Influenza is a fascinating virus. When it undergoes antigenic shift, as the novel H1N1 (“swine”) flu did, it efficiently evades most people’s immune systems. Non-novel flu strains are bad enough, but antigenically novel strains can have a ridiculously high attack rate.
John Barry’s book, The Great Influenza, is a (usually*) terrific read, and describes very clearly what can happen when a novel influenza virus encounters a naive population. In the case of the 1918 pandemic, the circulating virus had not only a very high attack rate, but was also violently virulent, killing a large percentage of those infected (at least after the first wave).
So far, the new flu has had the attack rate, but not the virulence. That isn’t to say it’s the equivalent of the common cold; it’s not. Influenza is a potentially serious disease, so the more people it afflicts, the more (in raw numbers) will become seriously ill or die. Still, we’ve been lucky so far.
But our we lucky or good? So far, I vote for luck. Our luck is due mostly to the virus’s lack of virulence, not to medical or public health breakthroughs. The pandemic has not been contained. Influenza likes crowds, and military bases and summer camps are crowded. The Air Force is now reporting that a large number of cadets at their Academy have H1N1 flu, a number likely to grow larger. But at least it’s a containable environment, right? Military recruits have to follow orders, after all. During World War I, containment and control of the epidemic failed at least in part to military orders, or lack of them. In the frenzy to fight, our military and government allowed soldiers who were ill or at risk to travel the world, leading to events such as the Death Train from Camp Grant in Illinois, which, while en route to another camp in Georgia, spread the flu from town to town, and arrived at its destination with up to ten percent of it’s passengers dead or soon to be dead. But we’ve learned from our experiences, right?

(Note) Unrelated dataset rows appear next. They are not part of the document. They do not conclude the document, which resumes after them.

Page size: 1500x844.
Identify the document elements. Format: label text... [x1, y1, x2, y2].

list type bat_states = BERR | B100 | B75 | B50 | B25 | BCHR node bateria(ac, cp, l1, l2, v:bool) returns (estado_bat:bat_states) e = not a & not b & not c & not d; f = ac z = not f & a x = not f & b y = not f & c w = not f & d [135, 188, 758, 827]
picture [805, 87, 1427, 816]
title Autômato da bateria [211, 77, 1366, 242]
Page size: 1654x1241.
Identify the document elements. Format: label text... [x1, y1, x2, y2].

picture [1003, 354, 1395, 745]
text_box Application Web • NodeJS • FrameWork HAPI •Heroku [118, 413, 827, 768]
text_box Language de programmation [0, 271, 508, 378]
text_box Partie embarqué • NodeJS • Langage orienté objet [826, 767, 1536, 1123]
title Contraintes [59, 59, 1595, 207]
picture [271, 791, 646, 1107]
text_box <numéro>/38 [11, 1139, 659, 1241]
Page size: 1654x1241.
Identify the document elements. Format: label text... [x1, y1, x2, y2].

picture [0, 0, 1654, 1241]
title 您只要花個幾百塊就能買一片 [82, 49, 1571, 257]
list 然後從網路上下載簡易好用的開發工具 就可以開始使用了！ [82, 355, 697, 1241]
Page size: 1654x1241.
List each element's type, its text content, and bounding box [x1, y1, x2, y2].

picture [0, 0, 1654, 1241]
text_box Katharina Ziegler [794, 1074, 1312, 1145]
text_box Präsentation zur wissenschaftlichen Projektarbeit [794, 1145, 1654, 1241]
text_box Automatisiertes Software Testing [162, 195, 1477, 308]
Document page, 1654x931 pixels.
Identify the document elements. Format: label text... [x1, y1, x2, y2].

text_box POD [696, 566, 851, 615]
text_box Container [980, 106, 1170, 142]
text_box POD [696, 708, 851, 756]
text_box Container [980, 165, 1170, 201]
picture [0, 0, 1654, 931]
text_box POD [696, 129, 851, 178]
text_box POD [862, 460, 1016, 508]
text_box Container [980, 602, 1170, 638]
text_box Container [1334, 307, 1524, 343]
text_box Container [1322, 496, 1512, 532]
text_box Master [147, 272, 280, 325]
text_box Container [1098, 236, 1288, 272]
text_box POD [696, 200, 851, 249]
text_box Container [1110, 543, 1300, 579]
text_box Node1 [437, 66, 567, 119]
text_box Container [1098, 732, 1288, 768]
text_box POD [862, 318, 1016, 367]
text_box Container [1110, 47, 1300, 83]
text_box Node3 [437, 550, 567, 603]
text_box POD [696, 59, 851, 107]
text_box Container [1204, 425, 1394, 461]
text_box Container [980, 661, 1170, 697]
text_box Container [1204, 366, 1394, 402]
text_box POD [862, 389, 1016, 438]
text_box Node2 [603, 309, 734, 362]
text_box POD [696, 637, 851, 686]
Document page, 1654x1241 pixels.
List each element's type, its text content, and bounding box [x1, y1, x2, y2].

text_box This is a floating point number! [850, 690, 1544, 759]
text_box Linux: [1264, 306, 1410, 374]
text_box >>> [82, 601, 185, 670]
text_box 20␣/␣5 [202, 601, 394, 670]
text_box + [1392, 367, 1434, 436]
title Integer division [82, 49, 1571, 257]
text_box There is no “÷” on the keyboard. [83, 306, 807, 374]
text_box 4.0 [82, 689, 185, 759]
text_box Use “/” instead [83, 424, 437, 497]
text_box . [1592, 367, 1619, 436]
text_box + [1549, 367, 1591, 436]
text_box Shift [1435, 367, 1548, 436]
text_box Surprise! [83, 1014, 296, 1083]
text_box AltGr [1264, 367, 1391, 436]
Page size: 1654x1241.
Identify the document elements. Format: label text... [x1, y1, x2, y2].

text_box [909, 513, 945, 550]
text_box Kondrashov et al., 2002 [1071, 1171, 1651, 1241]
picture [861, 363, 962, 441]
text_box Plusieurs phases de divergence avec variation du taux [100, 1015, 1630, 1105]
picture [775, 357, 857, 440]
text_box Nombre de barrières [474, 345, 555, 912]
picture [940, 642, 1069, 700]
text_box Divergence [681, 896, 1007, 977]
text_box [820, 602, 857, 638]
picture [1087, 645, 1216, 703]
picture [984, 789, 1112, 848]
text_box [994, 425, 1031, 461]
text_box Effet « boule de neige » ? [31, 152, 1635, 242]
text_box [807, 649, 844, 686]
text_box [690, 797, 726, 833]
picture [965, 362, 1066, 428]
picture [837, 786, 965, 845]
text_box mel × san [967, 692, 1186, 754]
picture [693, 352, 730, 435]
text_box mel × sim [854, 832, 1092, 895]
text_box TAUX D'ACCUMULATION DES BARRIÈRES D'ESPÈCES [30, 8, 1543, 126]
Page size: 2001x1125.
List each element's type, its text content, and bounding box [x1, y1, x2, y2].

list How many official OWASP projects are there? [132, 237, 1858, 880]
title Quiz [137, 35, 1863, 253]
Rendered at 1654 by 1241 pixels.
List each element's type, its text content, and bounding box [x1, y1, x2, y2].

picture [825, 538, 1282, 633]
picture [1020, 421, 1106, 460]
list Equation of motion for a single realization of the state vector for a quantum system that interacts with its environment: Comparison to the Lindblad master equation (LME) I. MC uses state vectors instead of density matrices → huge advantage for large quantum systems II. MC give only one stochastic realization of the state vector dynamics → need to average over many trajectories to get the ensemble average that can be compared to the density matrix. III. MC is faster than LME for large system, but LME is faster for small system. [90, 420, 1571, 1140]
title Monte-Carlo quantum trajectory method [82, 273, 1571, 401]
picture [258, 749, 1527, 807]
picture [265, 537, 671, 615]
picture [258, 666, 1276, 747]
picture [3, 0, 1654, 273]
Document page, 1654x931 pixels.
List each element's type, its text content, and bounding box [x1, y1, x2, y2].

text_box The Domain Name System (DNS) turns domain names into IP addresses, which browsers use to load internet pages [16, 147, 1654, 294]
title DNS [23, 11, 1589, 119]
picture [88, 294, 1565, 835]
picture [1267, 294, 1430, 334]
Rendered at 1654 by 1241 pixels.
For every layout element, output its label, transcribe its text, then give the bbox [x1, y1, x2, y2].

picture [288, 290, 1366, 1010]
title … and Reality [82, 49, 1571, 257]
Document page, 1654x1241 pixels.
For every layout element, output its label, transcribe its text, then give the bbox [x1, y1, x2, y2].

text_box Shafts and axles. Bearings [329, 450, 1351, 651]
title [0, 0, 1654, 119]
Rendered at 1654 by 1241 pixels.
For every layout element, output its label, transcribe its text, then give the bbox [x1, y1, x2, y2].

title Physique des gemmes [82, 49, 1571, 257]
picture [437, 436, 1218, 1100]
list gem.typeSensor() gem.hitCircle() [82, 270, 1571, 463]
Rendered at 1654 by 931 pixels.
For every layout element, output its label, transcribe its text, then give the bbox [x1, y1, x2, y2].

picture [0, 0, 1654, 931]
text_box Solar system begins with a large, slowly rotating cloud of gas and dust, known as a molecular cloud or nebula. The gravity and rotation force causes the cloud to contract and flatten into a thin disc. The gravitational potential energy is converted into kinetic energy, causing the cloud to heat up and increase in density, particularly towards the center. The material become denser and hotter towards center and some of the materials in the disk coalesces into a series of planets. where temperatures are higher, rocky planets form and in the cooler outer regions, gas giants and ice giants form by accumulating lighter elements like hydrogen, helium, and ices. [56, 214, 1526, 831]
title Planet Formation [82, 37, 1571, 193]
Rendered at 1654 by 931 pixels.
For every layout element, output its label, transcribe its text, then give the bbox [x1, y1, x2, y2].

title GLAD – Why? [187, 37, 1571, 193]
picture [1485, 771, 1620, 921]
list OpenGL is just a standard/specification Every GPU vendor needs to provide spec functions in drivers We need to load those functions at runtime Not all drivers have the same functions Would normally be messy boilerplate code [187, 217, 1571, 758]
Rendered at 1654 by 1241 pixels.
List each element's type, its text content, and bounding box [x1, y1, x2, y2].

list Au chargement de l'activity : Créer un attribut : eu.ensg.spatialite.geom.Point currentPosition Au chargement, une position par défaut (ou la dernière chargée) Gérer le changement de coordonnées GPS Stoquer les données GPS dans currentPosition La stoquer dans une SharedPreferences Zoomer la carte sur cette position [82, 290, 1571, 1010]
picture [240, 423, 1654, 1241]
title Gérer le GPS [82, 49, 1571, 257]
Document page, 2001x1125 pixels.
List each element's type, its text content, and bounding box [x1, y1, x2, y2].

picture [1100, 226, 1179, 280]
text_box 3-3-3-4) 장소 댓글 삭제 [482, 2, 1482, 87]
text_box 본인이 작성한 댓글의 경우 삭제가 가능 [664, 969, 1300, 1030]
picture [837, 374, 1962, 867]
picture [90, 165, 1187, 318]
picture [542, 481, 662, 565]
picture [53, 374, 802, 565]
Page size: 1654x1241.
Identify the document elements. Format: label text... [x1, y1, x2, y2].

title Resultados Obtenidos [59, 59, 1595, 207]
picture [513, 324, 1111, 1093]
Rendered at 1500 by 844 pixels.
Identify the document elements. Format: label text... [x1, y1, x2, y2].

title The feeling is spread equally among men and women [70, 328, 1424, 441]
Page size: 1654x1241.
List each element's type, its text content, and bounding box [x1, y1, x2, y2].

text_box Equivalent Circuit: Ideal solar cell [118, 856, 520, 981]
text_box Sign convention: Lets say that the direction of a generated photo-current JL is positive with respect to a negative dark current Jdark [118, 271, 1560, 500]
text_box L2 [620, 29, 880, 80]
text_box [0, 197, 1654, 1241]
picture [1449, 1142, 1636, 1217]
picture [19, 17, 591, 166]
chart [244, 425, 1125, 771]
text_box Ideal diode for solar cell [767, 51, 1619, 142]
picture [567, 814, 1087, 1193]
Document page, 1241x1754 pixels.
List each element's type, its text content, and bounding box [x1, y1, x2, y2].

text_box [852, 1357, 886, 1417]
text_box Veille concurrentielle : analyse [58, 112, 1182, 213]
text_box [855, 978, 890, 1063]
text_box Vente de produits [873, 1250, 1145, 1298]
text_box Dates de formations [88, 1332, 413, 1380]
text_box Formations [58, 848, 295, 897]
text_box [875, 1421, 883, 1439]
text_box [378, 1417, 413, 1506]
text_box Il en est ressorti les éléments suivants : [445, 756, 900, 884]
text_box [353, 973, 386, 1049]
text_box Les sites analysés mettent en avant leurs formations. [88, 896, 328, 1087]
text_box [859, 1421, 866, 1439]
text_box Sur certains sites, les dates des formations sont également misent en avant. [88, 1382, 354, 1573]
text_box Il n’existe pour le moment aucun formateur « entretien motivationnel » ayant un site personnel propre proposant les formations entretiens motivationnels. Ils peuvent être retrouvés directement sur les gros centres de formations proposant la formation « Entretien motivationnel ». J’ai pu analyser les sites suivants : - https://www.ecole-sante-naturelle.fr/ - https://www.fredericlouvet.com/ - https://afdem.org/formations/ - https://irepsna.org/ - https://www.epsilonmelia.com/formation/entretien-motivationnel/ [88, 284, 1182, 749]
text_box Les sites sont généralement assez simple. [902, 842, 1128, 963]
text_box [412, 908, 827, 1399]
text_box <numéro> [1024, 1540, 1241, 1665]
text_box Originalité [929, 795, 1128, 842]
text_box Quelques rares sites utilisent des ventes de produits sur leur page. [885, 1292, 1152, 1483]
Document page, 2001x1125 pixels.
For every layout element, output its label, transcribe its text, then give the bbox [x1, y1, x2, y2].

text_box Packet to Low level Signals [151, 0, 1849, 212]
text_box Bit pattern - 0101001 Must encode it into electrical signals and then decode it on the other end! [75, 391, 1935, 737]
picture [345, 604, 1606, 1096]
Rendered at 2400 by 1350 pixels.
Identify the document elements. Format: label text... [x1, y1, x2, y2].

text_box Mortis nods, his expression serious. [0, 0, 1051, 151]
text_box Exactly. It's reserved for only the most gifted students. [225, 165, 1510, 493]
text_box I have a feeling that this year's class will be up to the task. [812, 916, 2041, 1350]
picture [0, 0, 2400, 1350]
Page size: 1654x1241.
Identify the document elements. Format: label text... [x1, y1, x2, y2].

[An academy spokesman] said it was nearly impossible to determine the source of the outbreak because some cadets had fanned out across the world for various Air Force-related programs.
We’ve been very lucky so far, in that H1N1 is not more virulent than other influenza viruses. This luck may or may not continue. If we continue a “business as usual” approach to containment, we will be lucky if all we have to deal with is some mild suffering and days lost at work. I don’t like to contemplate what will happen if our luck runs out. But someone had better.
_____________________
*His style is more than occasionally repetitive; the book might have been a bit better if the editor had been a bit less merciful, but I still strongly recommend it.